_Exercise instructions_
Reproduce the listing that follows word for word, without its pictures.
::::
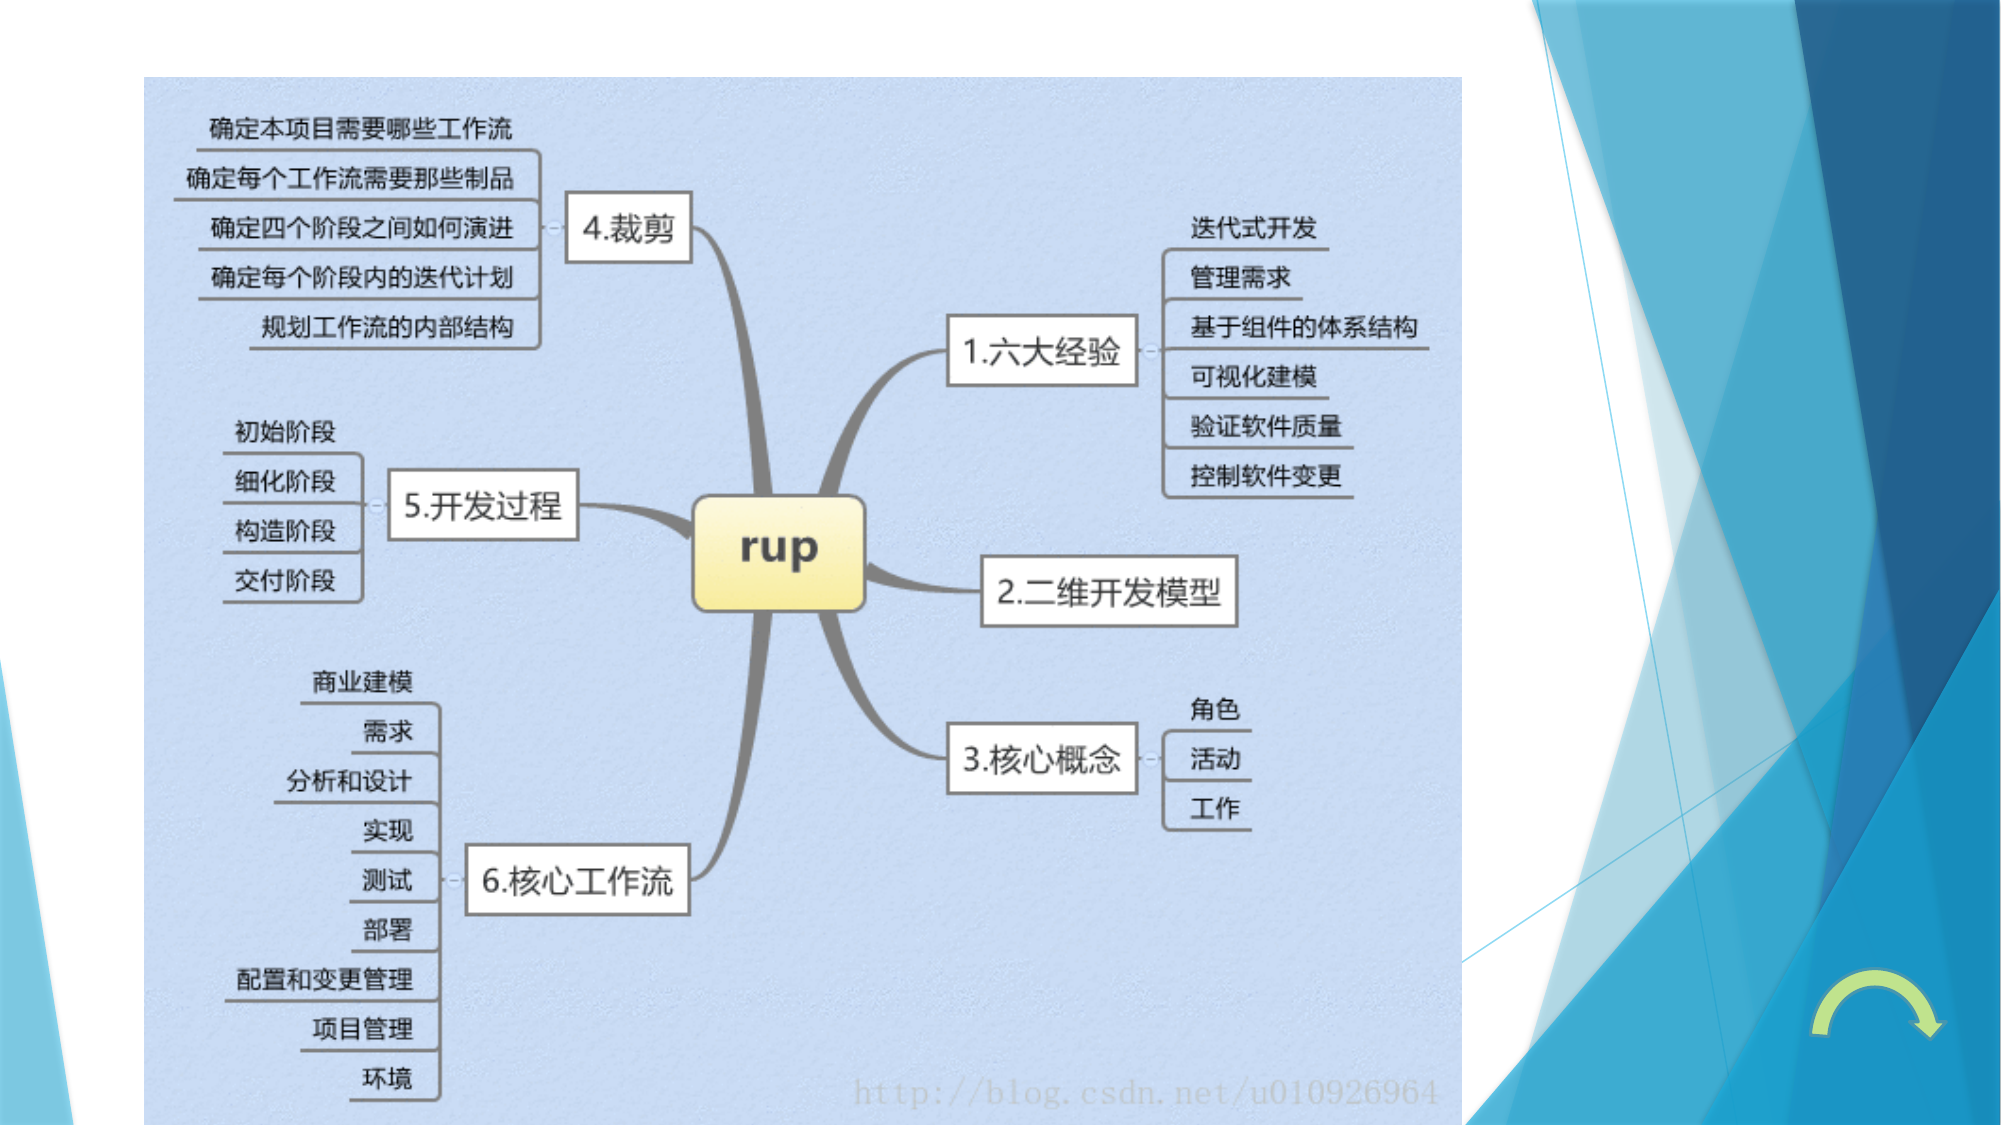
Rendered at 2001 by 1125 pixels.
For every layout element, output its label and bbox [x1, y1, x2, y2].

text_box [1808, 966, 1948, 1042]
list [143, 76, 1463, 1125]
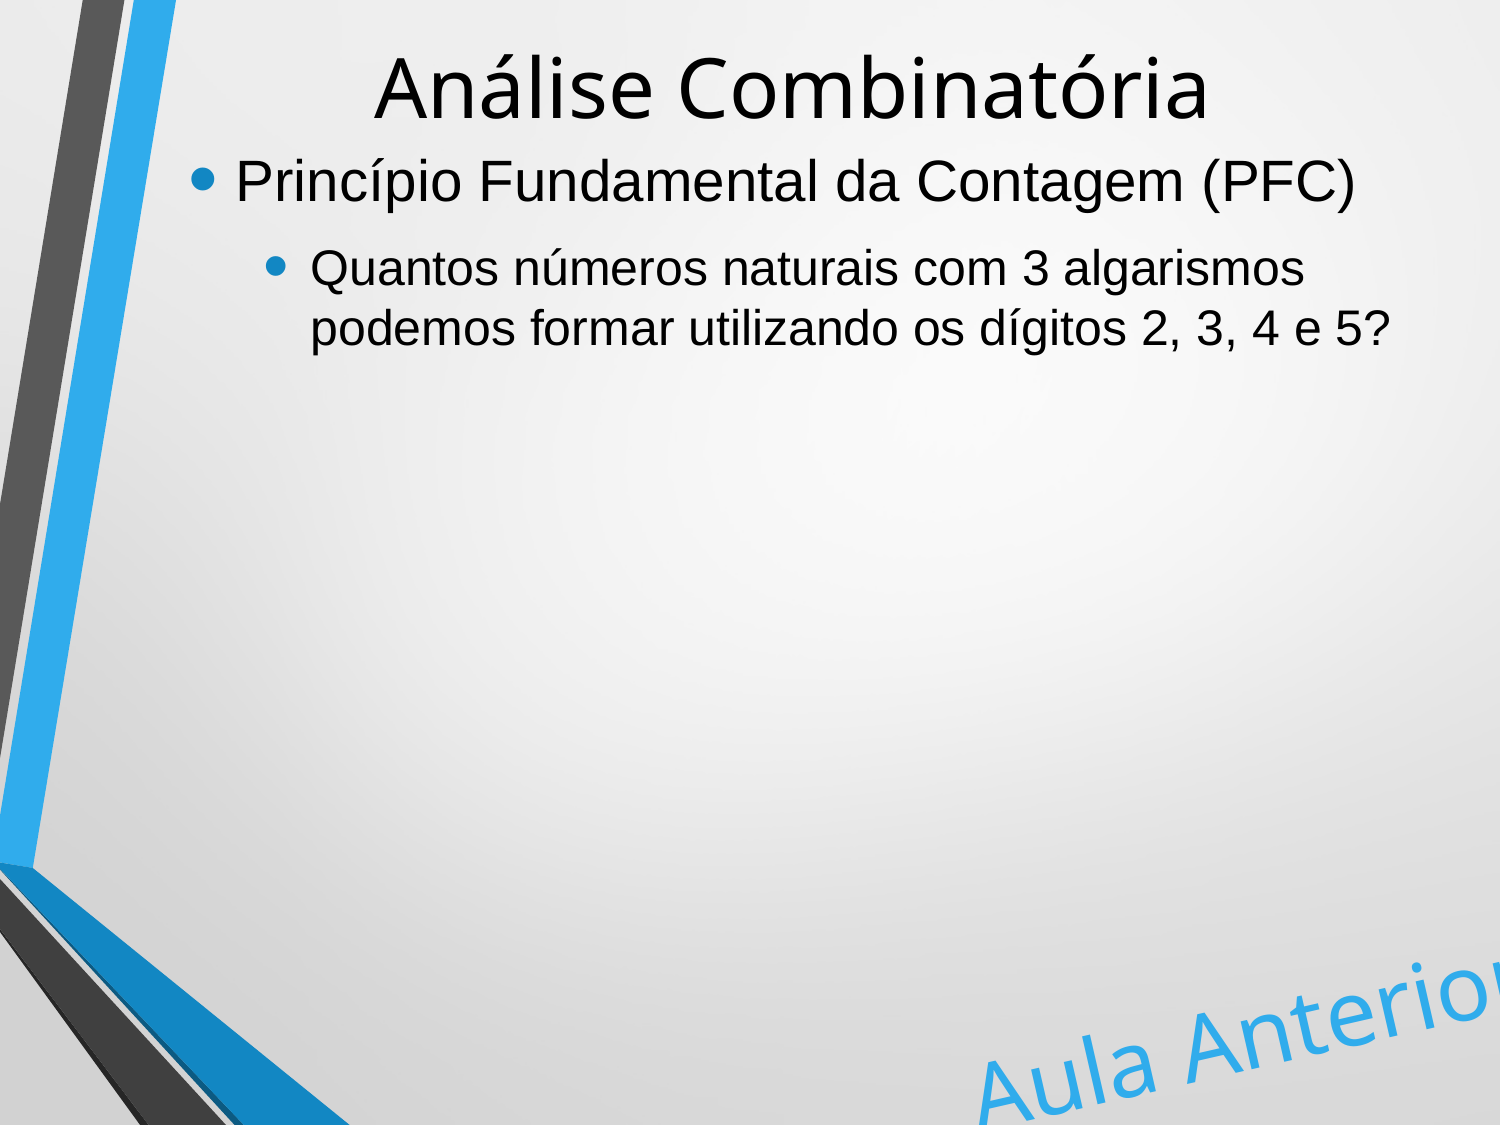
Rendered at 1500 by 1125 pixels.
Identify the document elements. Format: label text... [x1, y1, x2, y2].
::::
_Solution for this problem_
Rendered at 2001 by 1125 pixels.
For every layout element, output its label and bbox [x1, y1, x2, y2].

text_box [1808, 966, 1948, 1042]
list [143, 76, 1463, 1125]
Rendered at 1500 by 1125 pixels.
Identify the document elements. Format: label text... [x1, y1, x2, y2].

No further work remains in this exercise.